Many spoken to have described exhausting shifts, strict controls, and conditions that amounted to coerced labour. Clearly, what was thought to be a career opportunity turned out to be an elaborate trap.
The deception took an even more dangerous turn for some men from African countries. In Kenya, dozens of young job seekers travelled to Russia on the belief that they had secured construction or warehouse jobs, but were transported to the Russia-Ukraine war zone upon arrival. They were pressured, or simply forced, to take part in a conflict they did not even understand and had no stake in.
Some have since reached out to Kenya’s embassy in Moscow pleading for emergency repatriation, while families at home wait anxiously for updates that rarely come. This is the same for South Africa.
Let us also not forget how Tanzania recently lost one of its own – student Nemes Tarimo – who was recruited by mercenary group Wagner, now called the Africa Corps, to fight in Ukraine on behalf of Russia. He died trying to secure his own freedom after promises of a prison pardon for an offence he may not even have committed.
South Africa recently confronted its own version of this nightmare. On November 6, 2025, the government announced that seventeen South African men, aged between 20 and 39, had sent distress calls from Donbas, Ukraine, after realising they had been lured into mercenary operations disguised as “high-paying employment.” Sixteen of these young men came from KwaZulu-Natal, one from the Eastern Cape.
Their stories are similar to the Kenyan experiences almost word-for-word - glossy job adverts, quick processing, promises of foreign salaries, followed by a terrifying awakening in a conflict zone.
South African President Cyril Ramaphosa responded to these revelations by ordering an investigation and using unusually strong language to condemn the exploitation of vulnerable young people.
South Africa reminded its citizens that participation in foreign military activity without government approval is illegal under the Foreign Military Assistance Act of 1998.
The statement was careful but blunt: young people are being targeted, exploited, and used.
These developments show a regional pattern that Tanzania cannot afford to ignore.

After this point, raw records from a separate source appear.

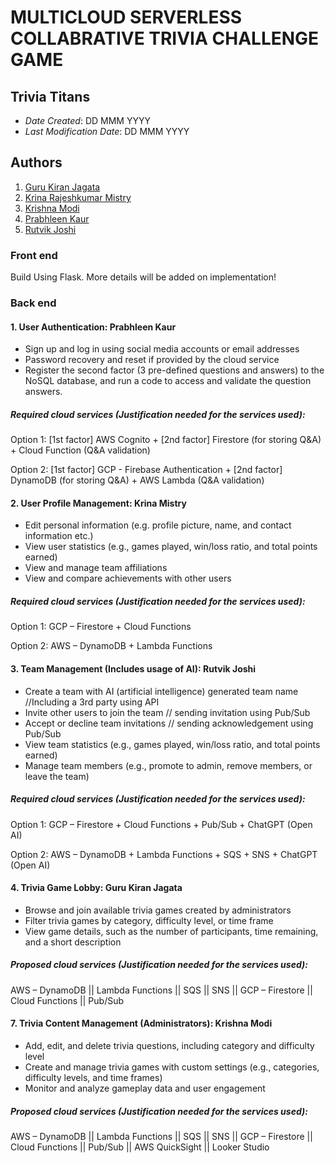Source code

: # MULTICLOUD SERVERLESS COLLABRATIVE TRIVIA CHALLENGE GAME


## Trivia Titans


* *Date Created*: DD MMM YYYY
* *Last Modification Date*: DD MMM YYYY

## Authors

1. [Guru Kiran Jagata](gkiran@dal.ca)
2. [Krina Rajeshkumar Mistry](kr981143@dal.ca) 
3. [Krishna Modi](kr733081@dal.ca)
4. [Prabhleen Kaur](pr894105@dal.ca) 
5. [Rutvik Joshi](rutvik.j@dal.ca) 

### Front end

Build Using Flask. More details will be added on implementation!

### Back end

#### 1. User Authentication: Prabhleen Kaur
* Sign up and log in using social media accounts or email addresses
* Password recovery and reset if provided by the cloud service
* Register the second factor (3 pre-defined questions and answers) to the NoSQL database, and run a code to access and validate the question answers.

##### Required cloud services (Justification needed for the services used):

Option 1: [1st factor] AWS Cognito + [2nd factor] Firestore (for storing Q&A) + Cloud Function (Q&A validation)

Option 2: [1st factor] GCP - Firebase Authentication + [2nd factor] DynamoDB (for storing Q&A) + AWS Lambda (Q&A validation)

#### 2. User Profile Management: Krina Mistry
* Edit personal information (e.g. profile picture, name, and contact information etc.)
* View user statistics (e.g., games played, win/loss ratio, and total points earned)
* View and manage team affiliations
* View and compare achievements with other users

##### Required cloud services (Justification needed for the services used):

Option 1: GCP – Firestore + Cloud Functions

Option 2: AWS – DynamoDB + Lambda Functions

#### 3. Team Management (Includes usage of AI): Rutvik Joshi
* Create a team with AI (artificial intelligence) generated team name //Including a 3rd party using API
* Invite other users to join the team // sending invitation using Pub/Sub
* Accept or decline team invitations // sending acknowledgement using Pub/Sub
* View team statistics (e.g., games played, win/loss ratio, and total points earned)
* Manage team members (e.g., promote to admin, remove members, or leave the team)

##### Required cloud services (Justification needed for the services used):

Option 1: GCP – Firestore + Cloud Functions + Pub/Sub + ChatGPT (Open AI)

Option 2: AWS – DynamoDB + Lambda Functions + SQS + SNS + ChatGPT (Open AI)

#### 4. Trivia Game Lobby: Guru Kiran Jagata

* Browse and join available trivia games created by administrators
* Filter trivia games by category, difficulty level, or time frame
* View game details, such as the number of participants, time remaining, and a short description

##### Proposed cloud services (Justification needed for the services used):

AWS – DynamoDB || Lambda Functions || SQS || SNS || GCP – Firestore || Cloud Functions || Pub/Sub

#### 7. Trivia Content Management (Administrators): Krishna Modi
* Add, edit, and delete trivia questions, including category and difficulty level
* Create and manage trivia games with custom settings (e.g., categories, difficulty levels, and time frames)
* Monitor and analyze gameplay data and user engagement

##### Proposed cloud services (Justification needed for the services used):

AWS – DynamoDB || Lambda Functions || SQS || SNS || GCP – Firestore || Cloud Functions || Pub/Sub || AWS
QuickSight || Looker Studio



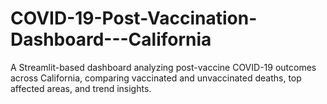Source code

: # COVID-19-Post-Vaccination-Dashboard---California
A Streamlit-based dashboard analyzing post-vaccine COVID-19 outcomes across California, comparing vaccinated and unvaccinated deaths, top affected areas, and trend insights.
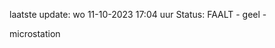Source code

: laatste update: 
wo 11-10-2023 17:04   uur 
Status: FAALT - geel - 
<div class="service Y">microstation</div>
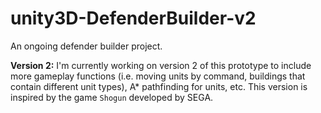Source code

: # unity3D-DefenderBuilder-v2
An ongoing defender builder project. 

<b>Version 2:</b> I'm currently working on version 2 of this prototype to include more gameplay functions (i.e. moving units by command, buildings that contain different unit types), A* pathfinding for units, etc. This version is inspired by the game `Shogun` developed by SEGA.



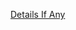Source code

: [Details If Any](https://github.com/deathbybandaid/piholeparser/blob/master/RecentRunLogs/parsingscripts/DanPollocksHosts.md)

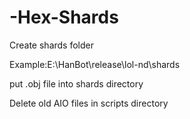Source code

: # -Hex-Shards
Create shards folder

Example:E:\HanBot\release\lol-nd\shards

put .obj file into shards directory

Delete old AIO files in scripts directory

The same tactics used in Kenya and South Africa are spreading across East Africa using online advertising, fake recruitment agencies, WhatsApp groups promising jobs abroad, and middlemen who vanish once victims arrive overseas.
Tanzanians are already being targeted because traffickers know the country is now in a post-election lull, a moment when public frustration is high and state attention is fragmented. Migration itself is not the problem. For many years, Tanzanians have sought opportunities abroad, building successful careers as a result.
However, what is emerging now is migration driven by despair rather than aspiration. And we all know that desperation lowers defences.
It makes offers seem more believable, encouraging people to take risks they normally wouldn’t take. And it creates the perfect opening for criminal networks.
Families across East Africa have already lived this nightmare. A son leaves the village with excitement, promising to send money home, only for his parents to later learn he is stranded in a foreign country with no documentation.
Or a daughter boards a plane believing she is going into hospitality training, only to end up isolated in a factory producing equipment for a war she had never heard of. By the time governments are alerted, the damage has already been done and reversing everything is a tall order.
Tanzania now stands at a crossroads. If the government responds proactively, it can protect thousands of young people from falling into these traps.
That means tightening oversight of foreign recruitment agencies, improving coordination with neighbouring countries to track trafficking networks, and mounting clear, accessible public-awareness campaigns that debunk the false promises circulating online.
Most importantly, Tanzania needs to create meaningful domestic opportunities such as skills programmes, apprenticeships, rural job schemes, and targeted support for unemployed youth.